Problem to work on: What is needed is an exact copy of the lines in the entries below from the one holding "Please answer this. Does a" through the one holding "The two sides of a proposed merge, purple", pictures excluded.
========
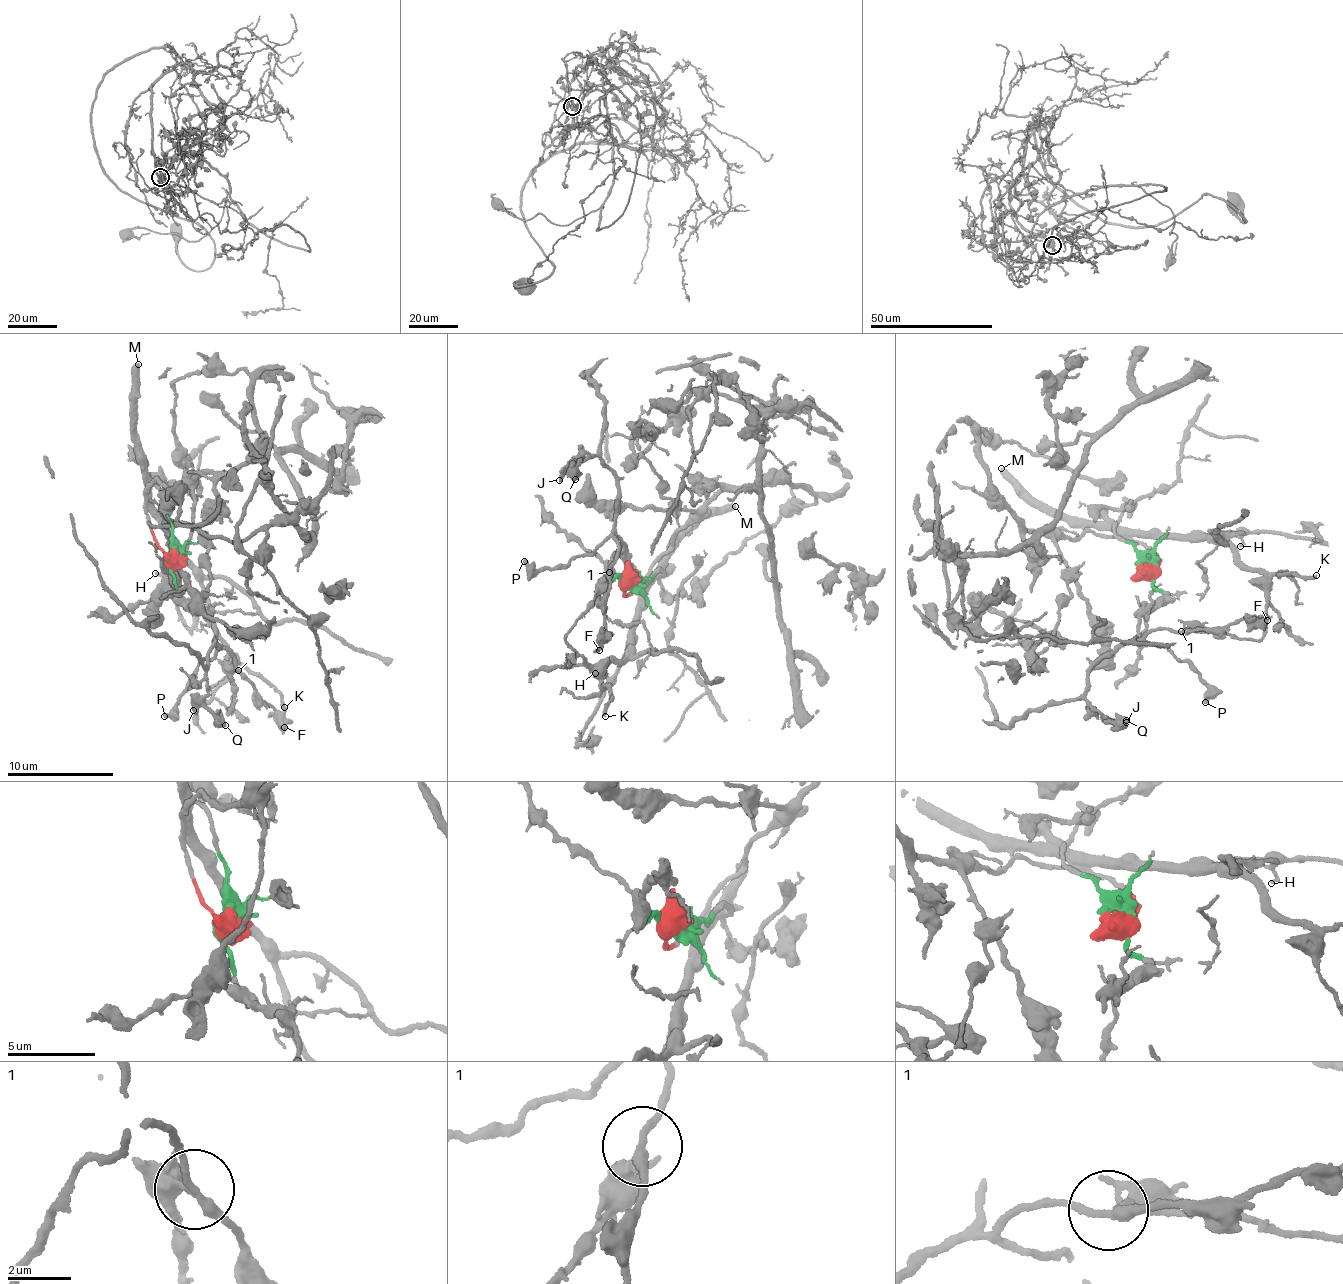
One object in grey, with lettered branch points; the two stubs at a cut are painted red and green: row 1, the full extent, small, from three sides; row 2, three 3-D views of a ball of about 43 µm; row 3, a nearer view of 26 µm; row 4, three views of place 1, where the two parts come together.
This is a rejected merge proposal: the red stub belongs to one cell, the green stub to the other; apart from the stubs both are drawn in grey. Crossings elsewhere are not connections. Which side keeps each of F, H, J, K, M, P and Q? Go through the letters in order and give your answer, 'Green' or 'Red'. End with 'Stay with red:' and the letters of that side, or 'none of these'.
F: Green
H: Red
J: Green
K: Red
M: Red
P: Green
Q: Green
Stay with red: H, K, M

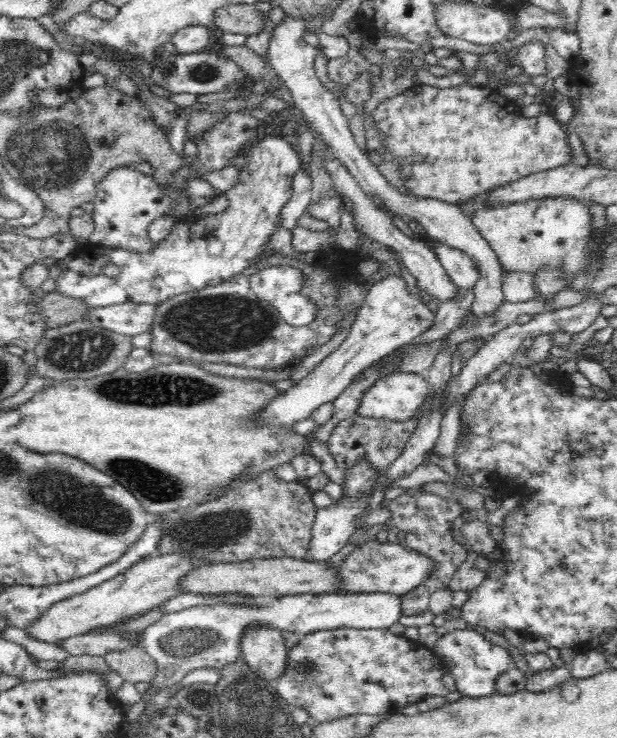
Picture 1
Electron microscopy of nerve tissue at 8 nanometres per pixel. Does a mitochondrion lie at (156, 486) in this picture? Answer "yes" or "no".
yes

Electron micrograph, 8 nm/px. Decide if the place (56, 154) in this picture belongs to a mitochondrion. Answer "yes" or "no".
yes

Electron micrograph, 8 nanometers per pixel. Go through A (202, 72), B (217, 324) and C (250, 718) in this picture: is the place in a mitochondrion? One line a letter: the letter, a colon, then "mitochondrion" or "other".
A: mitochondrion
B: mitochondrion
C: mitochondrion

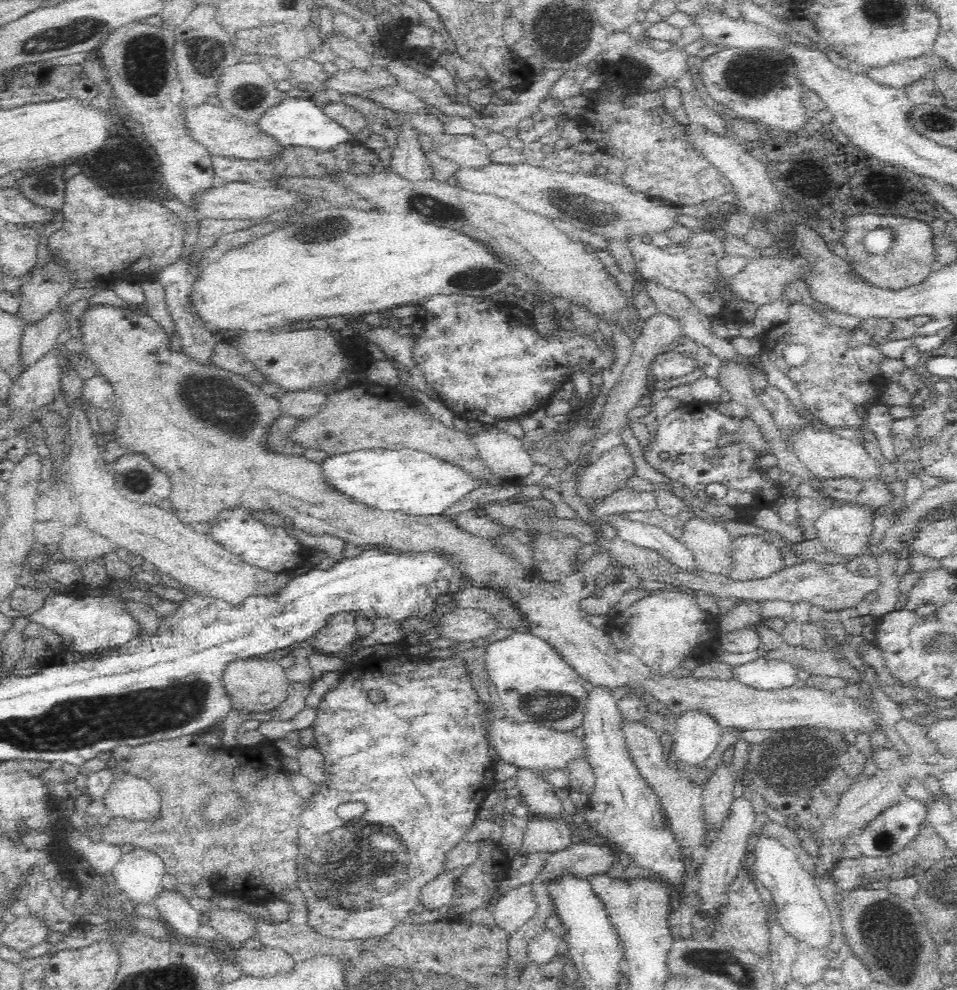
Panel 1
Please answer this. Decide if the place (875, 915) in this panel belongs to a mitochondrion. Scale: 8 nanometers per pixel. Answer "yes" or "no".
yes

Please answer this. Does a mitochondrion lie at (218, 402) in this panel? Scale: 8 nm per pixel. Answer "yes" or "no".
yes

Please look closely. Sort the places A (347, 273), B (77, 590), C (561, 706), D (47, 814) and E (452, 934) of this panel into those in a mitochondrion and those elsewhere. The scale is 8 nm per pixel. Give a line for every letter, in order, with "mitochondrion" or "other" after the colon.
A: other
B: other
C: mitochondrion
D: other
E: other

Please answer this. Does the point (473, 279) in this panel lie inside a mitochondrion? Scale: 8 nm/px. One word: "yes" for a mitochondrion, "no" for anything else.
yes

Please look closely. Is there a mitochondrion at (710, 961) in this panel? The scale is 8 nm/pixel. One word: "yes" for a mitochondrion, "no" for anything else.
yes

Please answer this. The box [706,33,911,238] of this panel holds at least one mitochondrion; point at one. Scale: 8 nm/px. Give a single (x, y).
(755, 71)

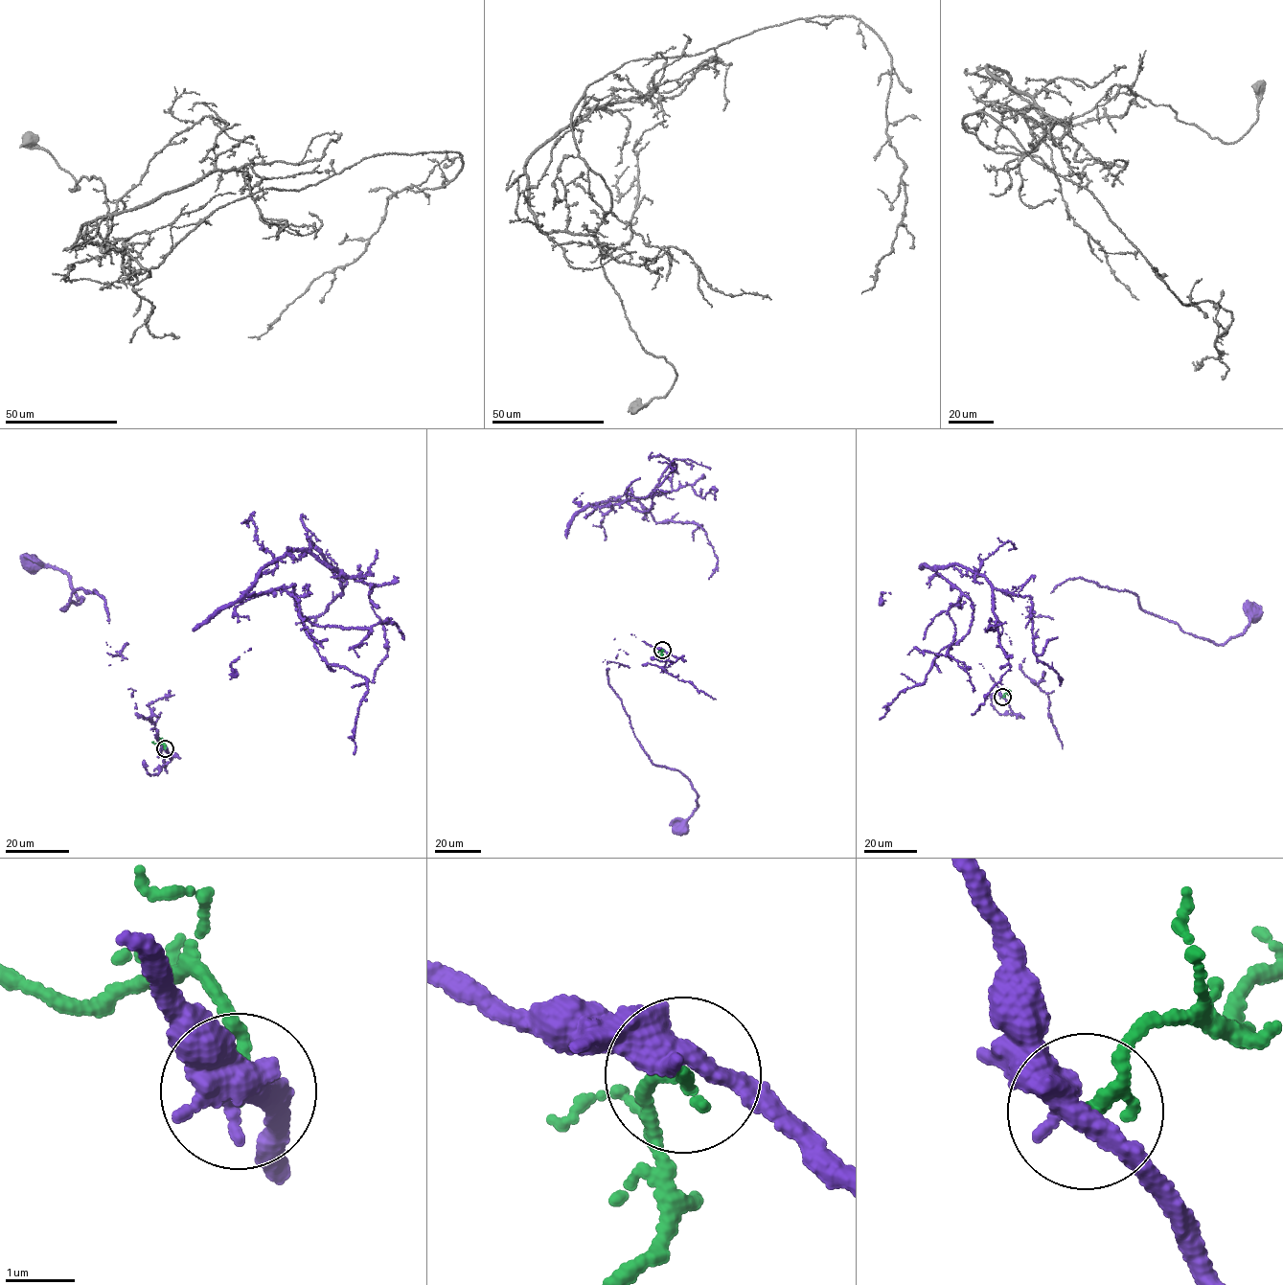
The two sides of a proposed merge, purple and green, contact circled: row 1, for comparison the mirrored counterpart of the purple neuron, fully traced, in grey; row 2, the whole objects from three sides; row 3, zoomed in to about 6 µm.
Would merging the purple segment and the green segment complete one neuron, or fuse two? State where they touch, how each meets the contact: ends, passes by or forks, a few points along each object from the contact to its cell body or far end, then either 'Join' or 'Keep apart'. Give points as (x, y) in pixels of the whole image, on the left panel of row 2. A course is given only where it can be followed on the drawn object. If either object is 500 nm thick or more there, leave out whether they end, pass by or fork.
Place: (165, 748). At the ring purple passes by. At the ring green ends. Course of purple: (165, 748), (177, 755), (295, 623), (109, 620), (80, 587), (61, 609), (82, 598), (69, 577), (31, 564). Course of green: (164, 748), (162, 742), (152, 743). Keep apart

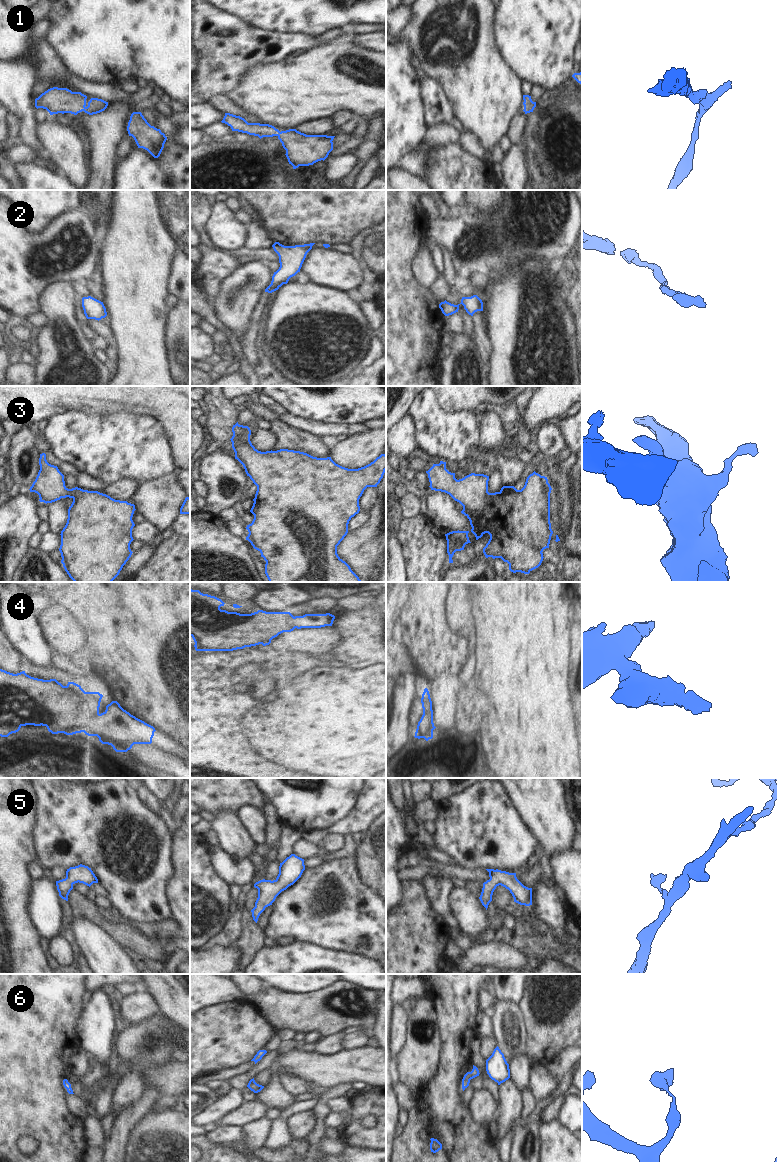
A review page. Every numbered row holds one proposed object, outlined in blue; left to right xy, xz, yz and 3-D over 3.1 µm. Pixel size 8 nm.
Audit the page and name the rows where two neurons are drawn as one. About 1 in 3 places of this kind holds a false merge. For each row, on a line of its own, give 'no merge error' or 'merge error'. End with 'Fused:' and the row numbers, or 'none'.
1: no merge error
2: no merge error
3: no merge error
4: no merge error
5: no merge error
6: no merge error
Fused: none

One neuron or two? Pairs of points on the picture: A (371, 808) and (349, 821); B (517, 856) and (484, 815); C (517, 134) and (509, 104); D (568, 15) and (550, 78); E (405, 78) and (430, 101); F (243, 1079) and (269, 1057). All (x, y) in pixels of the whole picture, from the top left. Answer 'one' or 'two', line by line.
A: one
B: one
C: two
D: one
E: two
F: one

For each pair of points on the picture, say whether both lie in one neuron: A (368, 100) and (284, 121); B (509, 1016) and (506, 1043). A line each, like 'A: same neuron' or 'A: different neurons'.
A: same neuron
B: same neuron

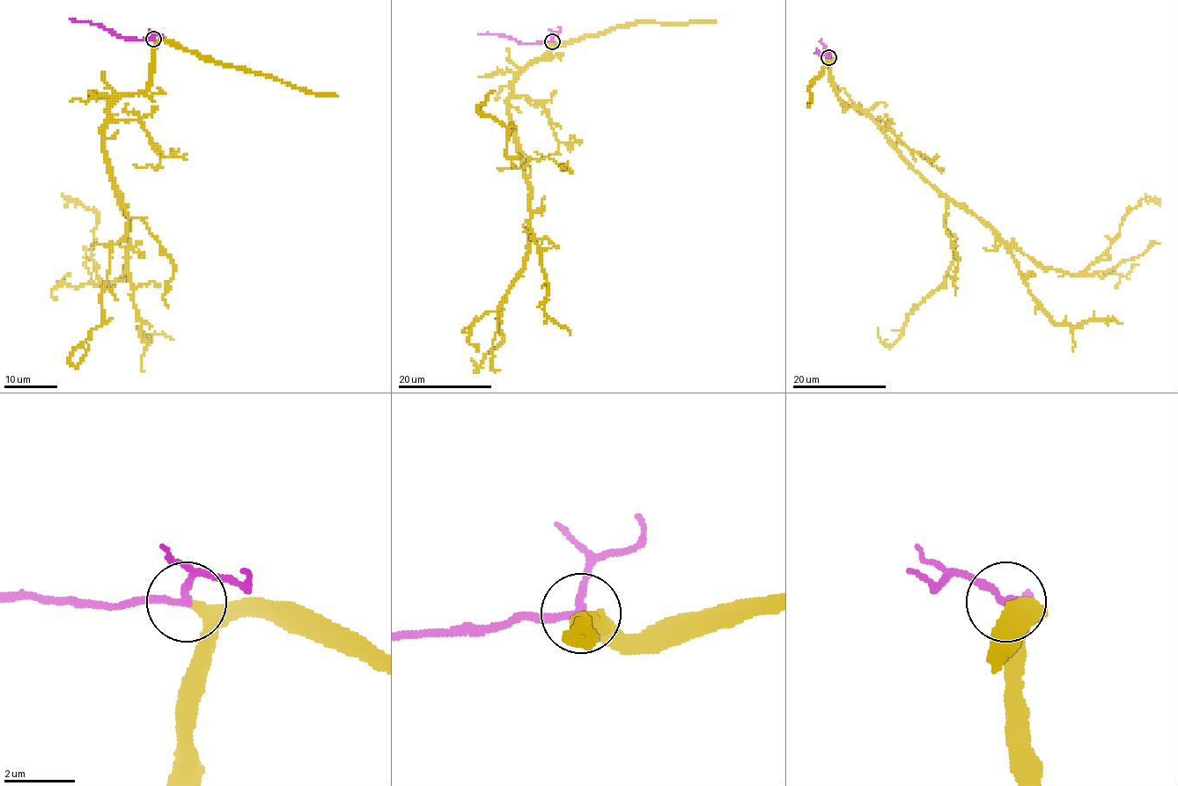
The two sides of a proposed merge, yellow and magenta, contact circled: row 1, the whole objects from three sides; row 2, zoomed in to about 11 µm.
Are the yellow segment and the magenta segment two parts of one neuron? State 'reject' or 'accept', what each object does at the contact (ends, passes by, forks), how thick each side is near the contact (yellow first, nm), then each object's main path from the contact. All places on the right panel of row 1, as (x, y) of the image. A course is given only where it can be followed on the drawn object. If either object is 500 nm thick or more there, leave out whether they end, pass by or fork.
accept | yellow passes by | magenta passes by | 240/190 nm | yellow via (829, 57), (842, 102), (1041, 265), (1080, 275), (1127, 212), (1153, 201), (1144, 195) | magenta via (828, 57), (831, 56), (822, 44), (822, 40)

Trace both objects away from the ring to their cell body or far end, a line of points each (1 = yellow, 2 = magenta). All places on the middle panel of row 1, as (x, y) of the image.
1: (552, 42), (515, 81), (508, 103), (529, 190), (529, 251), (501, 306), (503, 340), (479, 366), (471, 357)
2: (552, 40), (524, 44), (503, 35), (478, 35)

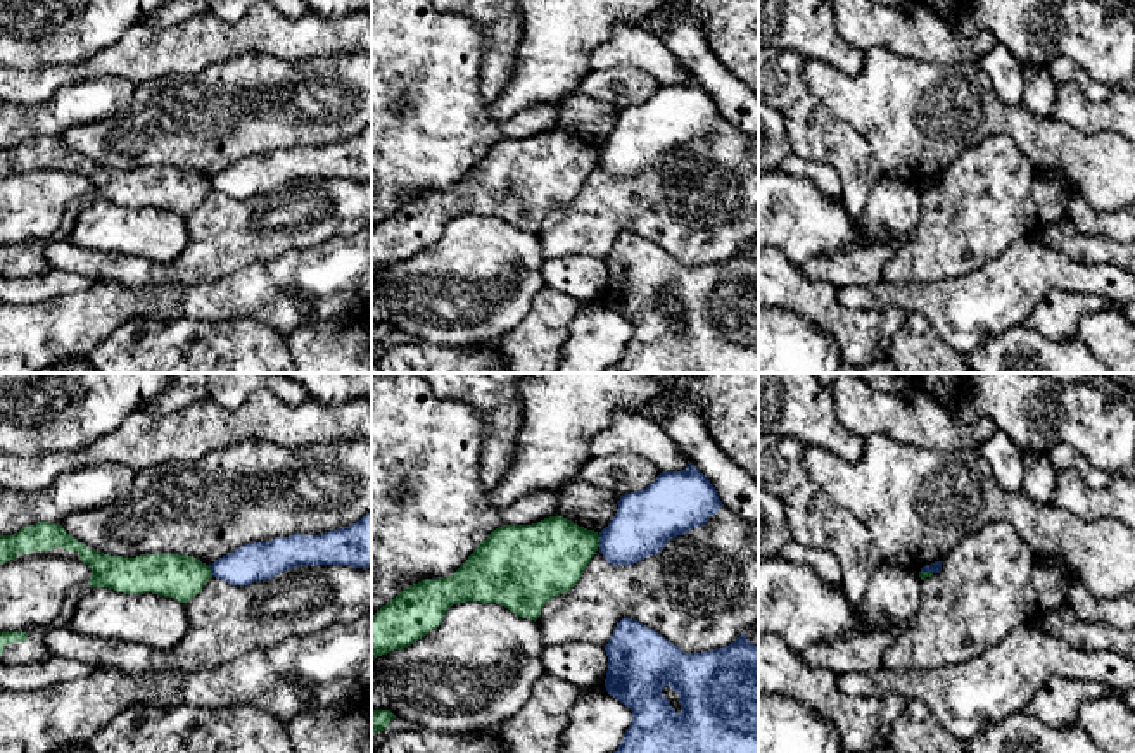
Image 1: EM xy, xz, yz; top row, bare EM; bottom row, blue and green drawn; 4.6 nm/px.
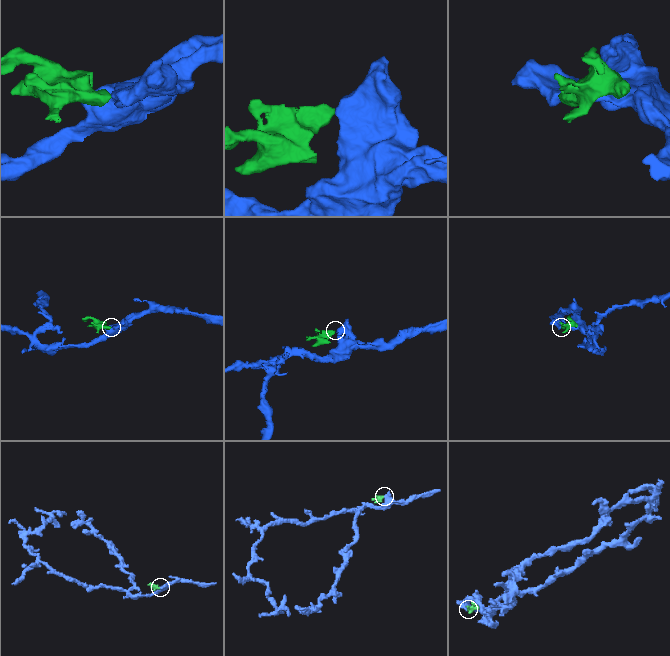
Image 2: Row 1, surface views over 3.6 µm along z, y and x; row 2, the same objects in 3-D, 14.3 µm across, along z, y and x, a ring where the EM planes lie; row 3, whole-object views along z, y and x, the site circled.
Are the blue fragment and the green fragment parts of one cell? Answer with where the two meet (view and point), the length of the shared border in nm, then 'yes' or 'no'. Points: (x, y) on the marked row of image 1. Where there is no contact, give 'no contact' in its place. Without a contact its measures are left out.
========
Answer to this problem:
Please answer this. Does a mitochondrion lie at (218, 402) in this panel? Scale: 8 nm per pixel. Answer "yes" or "no".
yes

Please look closely. Sort the places A (347, 273), B (77, 590), C (561, 706), D (47, 814) and E (452, 934) of this panel into those in a mitochondrion and those elsewhere. The scale is 8 nm per pixel. Give a line for every letter, in order, with "mitochondrion" or "other" after the colon.
A: other
B: other
C: mitochondrion
D: other
E: other

Please answer this. Does the point (473, 279) in this panel lie inside a mitochondrion? Scale: 8 nm/px. One word: "yes" for a mitochondrion, "no" for anything else.
yes

Please look closely. Is there a mitochondrion at (710, 961) in this panel? The scale is 8 nm/pixel. One word: "yes" for a mitochondrion, "no" for anything else.
yes

Please answer this. The box [706,33,911,238] of this panel holds at least one mitochondrion; point at one. Scale: 8 nm/px. Give a single (x, y).
(755, 71)

The two sides of a proposed merge, purple and green, contact circled: row 1, for comparison the mirrored counterpart of the purple neuron, fully traced, in grey; row 2, the whole objects from three sides; row 3, zoomed in to about 6 µm.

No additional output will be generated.